The data Start Marker
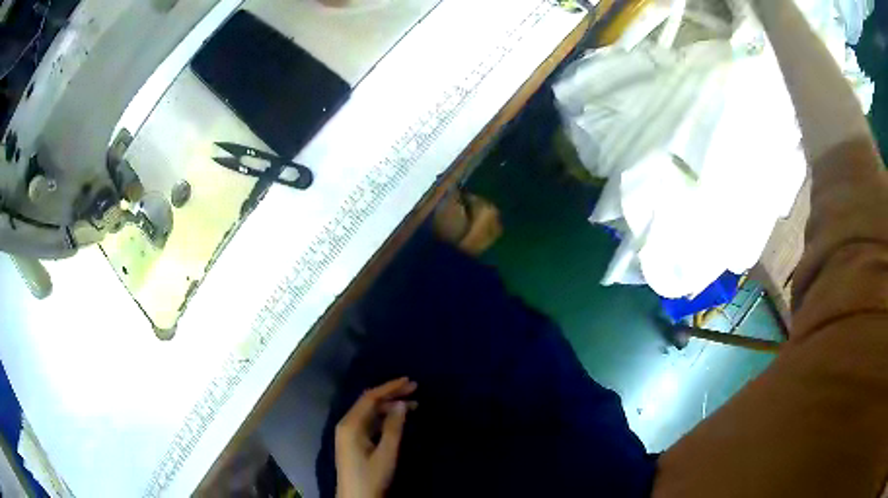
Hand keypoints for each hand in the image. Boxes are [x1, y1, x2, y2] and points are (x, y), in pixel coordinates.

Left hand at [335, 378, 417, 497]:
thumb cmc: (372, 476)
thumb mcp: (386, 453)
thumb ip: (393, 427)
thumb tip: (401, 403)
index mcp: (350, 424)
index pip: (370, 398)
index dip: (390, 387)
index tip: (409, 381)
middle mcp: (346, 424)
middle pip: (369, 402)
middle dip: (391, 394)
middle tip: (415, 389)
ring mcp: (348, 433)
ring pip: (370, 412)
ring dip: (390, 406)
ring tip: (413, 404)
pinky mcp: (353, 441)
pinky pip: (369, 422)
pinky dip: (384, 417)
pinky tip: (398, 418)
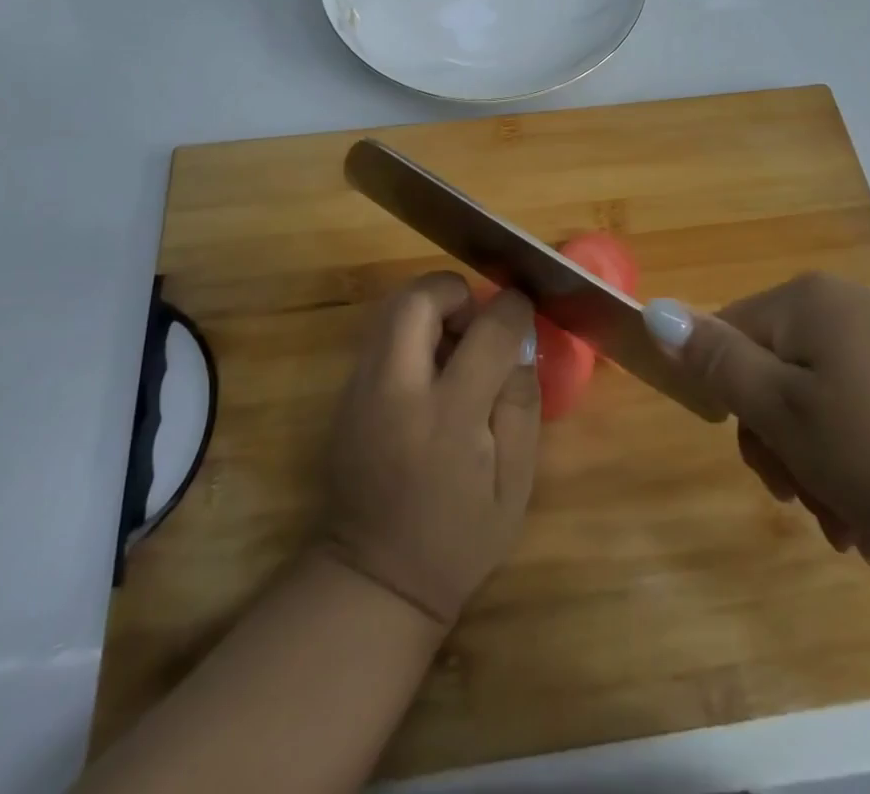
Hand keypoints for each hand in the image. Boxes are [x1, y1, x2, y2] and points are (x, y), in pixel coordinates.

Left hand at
The data End Marker
The data Start Marker
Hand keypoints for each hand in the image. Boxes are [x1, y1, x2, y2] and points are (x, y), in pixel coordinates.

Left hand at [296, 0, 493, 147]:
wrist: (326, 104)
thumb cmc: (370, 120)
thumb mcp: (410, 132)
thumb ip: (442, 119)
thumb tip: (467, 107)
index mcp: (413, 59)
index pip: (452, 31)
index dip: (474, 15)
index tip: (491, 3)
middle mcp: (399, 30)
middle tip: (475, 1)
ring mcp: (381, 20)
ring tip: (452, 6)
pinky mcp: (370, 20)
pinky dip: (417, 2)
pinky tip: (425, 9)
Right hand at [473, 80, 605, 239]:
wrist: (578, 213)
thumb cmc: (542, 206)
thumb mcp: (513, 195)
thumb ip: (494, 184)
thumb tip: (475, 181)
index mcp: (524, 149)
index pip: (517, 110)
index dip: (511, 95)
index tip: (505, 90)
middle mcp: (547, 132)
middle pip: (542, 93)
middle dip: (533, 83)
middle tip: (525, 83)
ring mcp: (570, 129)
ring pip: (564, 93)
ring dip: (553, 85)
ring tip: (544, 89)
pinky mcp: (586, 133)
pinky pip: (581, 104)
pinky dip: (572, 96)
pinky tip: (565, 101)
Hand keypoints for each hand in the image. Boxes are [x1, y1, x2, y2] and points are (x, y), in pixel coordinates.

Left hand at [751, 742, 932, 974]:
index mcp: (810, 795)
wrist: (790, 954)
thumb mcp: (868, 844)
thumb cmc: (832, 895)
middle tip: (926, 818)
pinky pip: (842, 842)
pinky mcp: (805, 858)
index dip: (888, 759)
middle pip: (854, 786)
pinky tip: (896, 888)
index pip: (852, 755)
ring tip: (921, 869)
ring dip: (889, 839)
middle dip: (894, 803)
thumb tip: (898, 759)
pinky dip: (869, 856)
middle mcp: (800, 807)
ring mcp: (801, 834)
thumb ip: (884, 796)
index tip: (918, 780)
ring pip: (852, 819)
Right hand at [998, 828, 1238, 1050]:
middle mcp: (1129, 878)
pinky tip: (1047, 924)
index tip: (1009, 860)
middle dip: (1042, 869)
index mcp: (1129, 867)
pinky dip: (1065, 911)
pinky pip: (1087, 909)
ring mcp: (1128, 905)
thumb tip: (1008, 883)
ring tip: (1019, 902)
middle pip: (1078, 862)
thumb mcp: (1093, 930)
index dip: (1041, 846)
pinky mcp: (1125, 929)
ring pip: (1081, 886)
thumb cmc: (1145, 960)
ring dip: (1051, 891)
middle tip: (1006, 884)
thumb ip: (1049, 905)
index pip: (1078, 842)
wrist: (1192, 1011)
The data End Marker
The data Start Marker
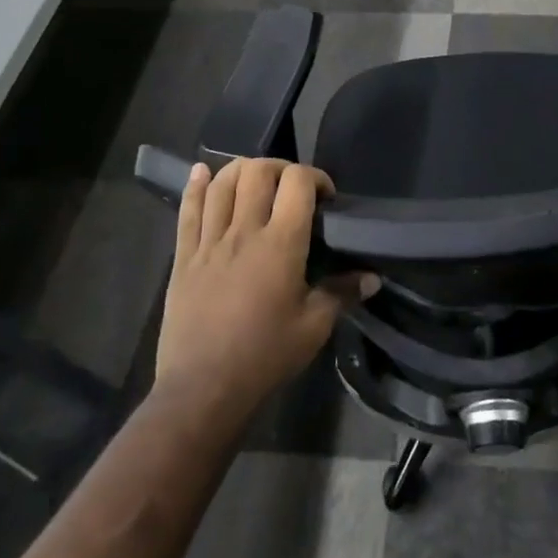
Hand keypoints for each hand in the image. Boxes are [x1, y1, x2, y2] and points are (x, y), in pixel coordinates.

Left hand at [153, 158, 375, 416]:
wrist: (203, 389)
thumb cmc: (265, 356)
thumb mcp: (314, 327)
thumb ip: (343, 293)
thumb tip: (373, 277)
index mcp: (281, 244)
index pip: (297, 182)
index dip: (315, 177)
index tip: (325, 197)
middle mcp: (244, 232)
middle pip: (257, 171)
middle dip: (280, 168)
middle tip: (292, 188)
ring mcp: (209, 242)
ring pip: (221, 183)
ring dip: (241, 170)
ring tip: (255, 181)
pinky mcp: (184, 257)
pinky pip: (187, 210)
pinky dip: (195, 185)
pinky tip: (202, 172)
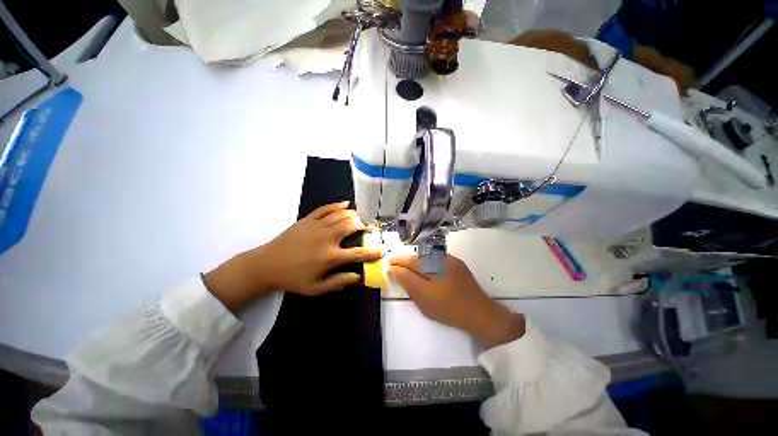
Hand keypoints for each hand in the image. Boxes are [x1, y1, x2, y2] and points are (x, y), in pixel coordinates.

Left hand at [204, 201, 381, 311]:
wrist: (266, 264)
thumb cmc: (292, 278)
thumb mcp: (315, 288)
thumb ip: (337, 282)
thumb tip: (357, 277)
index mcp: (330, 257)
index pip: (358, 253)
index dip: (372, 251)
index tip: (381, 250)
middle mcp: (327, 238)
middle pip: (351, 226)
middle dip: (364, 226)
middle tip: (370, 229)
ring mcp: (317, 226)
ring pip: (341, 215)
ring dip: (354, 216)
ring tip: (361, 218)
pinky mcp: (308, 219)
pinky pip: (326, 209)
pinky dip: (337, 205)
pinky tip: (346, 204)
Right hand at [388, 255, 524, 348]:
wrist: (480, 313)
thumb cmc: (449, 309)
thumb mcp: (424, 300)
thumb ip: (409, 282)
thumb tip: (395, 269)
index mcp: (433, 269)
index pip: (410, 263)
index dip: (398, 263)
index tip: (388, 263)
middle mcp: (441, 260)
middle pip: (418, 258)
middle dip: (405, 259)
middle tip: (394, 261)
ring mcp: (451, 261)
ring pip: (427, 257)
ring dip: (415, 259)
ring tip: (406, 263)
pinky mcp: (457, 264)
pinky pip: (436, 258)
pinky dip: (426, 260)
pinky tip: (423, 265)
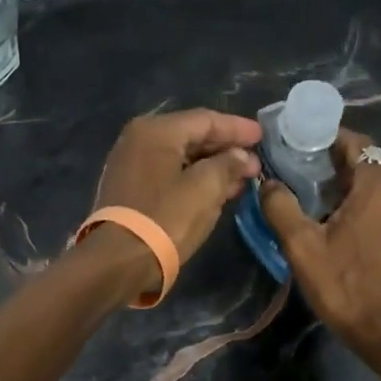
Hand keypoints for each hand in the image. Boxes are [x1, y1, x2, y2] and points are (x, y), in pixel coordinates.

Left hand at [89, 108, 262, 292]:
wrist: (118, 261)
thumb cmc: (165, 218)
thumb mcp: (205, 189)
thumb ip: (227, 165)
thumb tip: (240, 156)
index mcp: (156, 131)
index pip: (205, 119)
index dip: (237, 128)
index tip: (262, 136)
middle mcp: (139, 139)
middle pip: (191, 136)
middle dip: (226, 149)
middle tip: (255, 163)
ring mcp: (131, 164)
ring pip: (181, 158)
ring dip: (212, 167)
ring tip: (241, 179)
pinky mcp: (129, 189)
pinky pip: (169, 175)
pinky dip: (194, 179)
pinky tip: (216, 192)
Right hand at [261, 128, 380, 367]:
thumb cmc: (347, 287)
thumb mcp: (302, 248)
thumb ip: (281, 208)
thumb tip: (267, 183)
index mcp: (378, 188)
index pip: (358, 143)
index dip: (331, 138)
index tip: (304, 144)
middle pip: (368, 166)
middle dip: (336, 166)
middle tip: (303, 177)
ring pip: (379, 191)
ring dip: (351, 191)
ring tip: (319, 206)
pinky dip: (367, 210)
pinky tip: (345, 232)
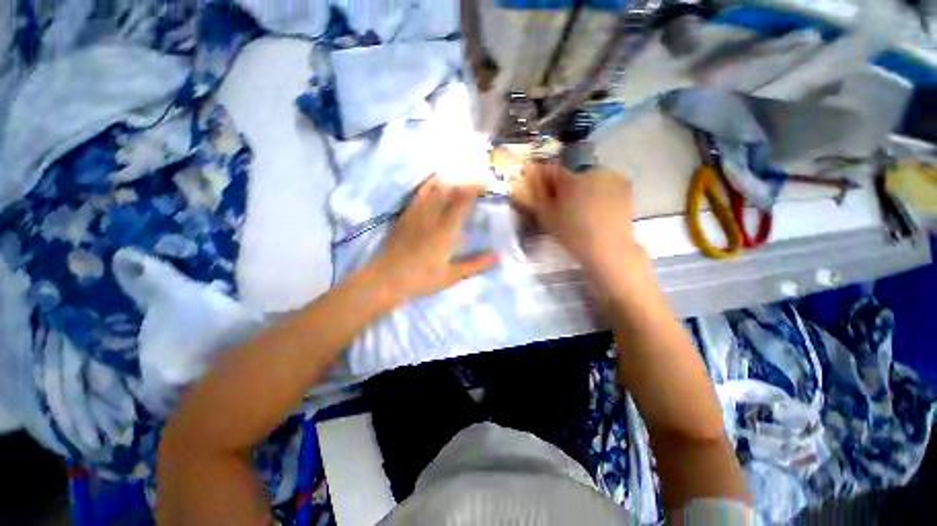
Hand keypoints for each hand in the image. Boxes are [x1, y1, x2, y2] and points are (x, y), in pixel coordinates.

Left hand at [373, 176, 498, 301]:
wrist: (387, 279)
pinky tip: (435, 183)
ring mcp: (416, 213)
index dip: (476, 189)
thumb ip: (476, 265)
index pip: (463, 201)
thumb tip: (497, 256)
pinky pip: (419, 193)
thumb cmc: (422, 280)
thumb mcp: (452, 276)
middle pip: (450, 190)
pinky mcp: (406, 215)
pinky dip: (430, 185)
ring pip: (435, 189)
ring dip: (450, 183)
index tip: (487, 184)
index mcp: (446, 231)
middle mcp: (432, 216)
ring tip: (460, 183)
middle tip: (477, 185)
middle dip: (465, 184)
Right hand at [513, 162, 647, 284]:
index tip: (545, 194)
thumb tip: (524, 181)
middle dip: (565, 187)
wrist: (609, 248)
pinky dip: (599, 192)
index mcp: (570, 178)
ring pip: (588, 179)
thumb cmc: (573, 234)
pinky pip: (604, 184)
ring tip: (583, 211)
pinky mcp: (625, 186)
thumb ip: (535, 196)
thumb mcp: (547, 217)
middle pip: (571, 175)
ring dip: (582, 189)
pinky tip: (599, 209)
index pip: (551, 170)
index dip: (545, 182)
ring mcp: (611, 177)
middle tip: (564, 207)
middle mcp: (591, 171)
The data End Marker
Work request: Look for "Right" in each line of the material, then copy the lines where it is found.

Solution below:
Right hand at [473, 80, 605, 239]:
Right hand at [998, 828, 1238, 1050]:
Right hand at [388, 255, 524, 348]:
Right hand at [261, 128, 380, 367]:
Right hand at [513, 162, 647, 284]:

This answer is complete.